A University of Florida engineering researcher has crafted a nickel-sized imaging device that uses organic light-emitting diode technology similar to that found in cell phone or laptop screens for night vision. But unlike night vision goggles, which are heavy and expensive, the device is paper-thin, light and inexpensive, making it a possible add-on to cell phone cameras, even eyeglasses, once it is enlarged.
"Really, this is a very inexpensive device," said Franky So, a UF professor of materials science and engineering. "Incorporating it into a cell phone might not be a big deal."
So is the lead author of a paper about the infrared-to-vision device that appeared in a recent issue of the journal Advanced Materials. Do Young Kim, a postdoctoral associate in materials science and engineering, co-authored the paper and collaborated with So on the project.
Standard night vision goggles use a photocathode to convert invisible infrared light photons into electrons. The electrons are accelerated under high voltage and driven into a phosphorous screen, producing greenish images of objects not visible to the eye in darkness. The process requires thousands of volts and a cathode ray tube-like vacuum tube made of thick glass. That is why the goggles tend to be bulky and heavy.
So's imaging device replaces the vacuum tube with several layers of organic semiconductor thin film materials. The structure is simple: It consists of a photodetector connected in series with an LED. When operating, infrared light photons are converted into electrons in the photodetector, and these photo-generated electrons are injected into the LED, generating visible light. The device – versions range from millimeter- to nickel-size -- currently uses glass, but it could be made with plastics, which would make it lightweight.

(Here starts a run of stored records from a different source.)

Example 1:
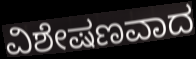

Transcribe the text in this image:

ವಿಶೇಷಣವಾದ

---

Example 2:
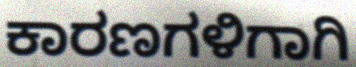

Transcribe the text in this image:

ಕಾರಣಗಳಿಗಾಗಿ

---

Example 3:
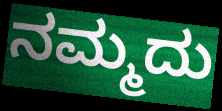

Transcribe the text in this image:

ನಮ್ಮದು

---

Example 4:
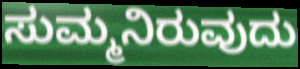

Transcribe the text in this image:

ಸುಮ್ಮನಿರುವುದು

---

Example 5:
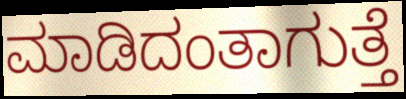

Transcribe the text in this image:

ಮಾಡಿದಂತಾಗುತ್ತೆ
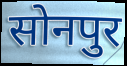
सोनपुर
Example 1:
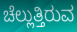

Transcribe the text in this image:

ಚೆಲ್ಲುತ್ತಿರುವ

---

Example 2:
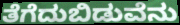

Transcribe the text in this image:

ತೆಗೆದುಬಿಡುವೆನು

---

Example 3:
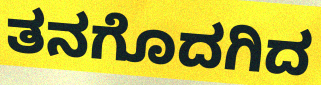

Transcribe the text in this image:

ತನಗೊದಗಿದ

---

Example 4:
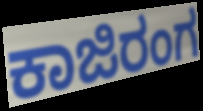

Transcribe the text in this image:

ಕಾಜಿರಂಗ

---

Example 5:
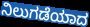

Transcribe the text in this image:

ನಿಲುಗಡೆಯಾದ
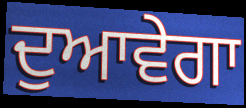
ਦੁਆਵੇਗਾ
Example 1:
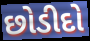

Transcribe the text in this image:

છોડીદો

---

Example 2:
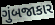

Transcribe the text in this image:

ગુંબજાકાર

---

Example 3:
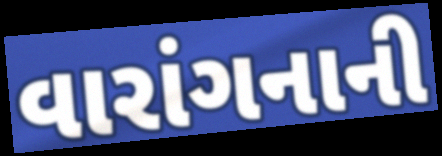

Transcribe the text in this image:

વારાંગનાની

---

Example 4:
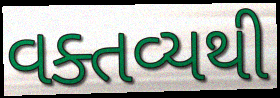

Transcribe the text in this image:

વક્તવ્યથી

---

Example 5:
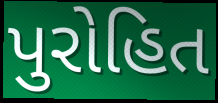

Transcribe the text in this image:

પુરોહિત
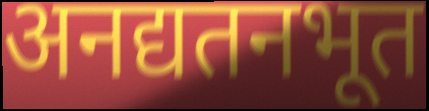
अनद्यतनभूत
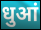
धुआं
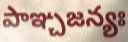
పాఞ్చజన్యః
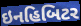
ઇનહિબિટર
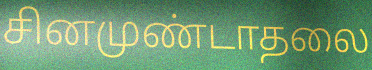
சினமுண்டாதலை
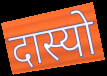
दास्यो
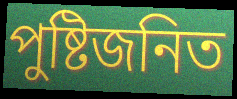
পুষ্টিজনিত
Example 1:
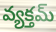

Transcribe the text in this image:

వ్యక్తమ్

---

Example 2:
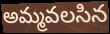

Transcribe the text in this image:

అమ్మవలసిన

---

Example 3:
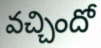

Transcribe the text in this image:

వచ్చిందో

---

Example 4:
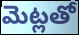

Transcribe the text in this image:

మెట్లతో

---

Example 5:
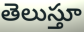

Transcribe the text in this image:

తెలుస్తూ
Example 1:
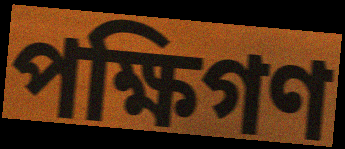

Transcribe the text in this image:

পক্ষিগণ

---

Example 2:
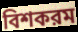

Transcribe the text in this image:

বিশকরম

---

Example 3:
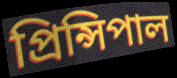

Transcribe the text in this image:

প্রিন্সিপাল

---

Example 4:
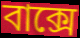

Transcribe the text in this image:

বাক্সে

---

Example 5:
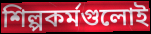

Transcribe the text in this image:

শিল্পকর্মগুলোই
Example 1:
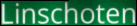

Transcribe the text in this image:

Linschoten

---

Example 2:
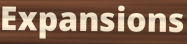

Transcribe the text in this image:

Expansions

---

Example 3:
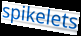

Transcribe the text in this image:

spikelets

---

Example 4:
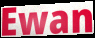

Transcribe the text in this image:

Ewan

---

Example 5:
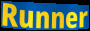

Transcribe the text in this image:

Runner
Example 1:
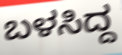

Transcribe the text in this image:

ಬಳಸಿದ್ದ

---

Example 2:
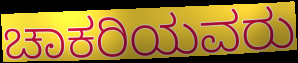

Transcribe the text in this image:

ಚಾಕರಿಯವರು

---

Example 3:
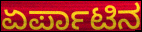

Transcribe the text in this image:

ಏರ್ಪಾಟಿನ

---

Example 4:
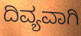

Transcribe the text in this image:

ದಿವ್ಯವಾಗಿ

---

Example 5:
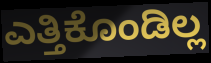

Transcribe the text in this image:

ಎತ್ತಿಕೊಂಡಿಲ್ಲ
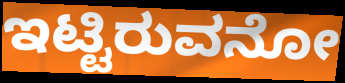
ಇಟ್ಟಿರುವನೋ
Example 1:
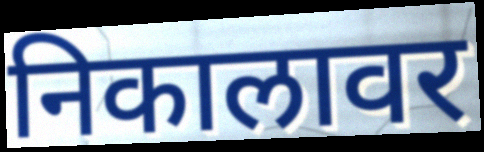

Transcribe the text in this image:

निकालावर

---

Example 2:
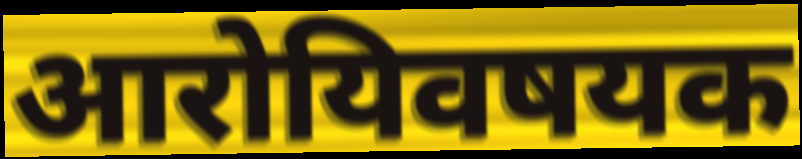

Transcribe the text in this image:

Conventional night vision goggles or scopes weigh 1 to 2 pounds, with price tags ranging from hundreds to thousands of dollars. Sized for cell phones, So said, his imaging devices weigh just a couple of ounces and would be inexpensive to manufacture because factories could use the same equipment used today to make laptop screens or flat-screen televisions.
So said other applications could include night vision technology for car windshields, or even for standard glasses to use at night.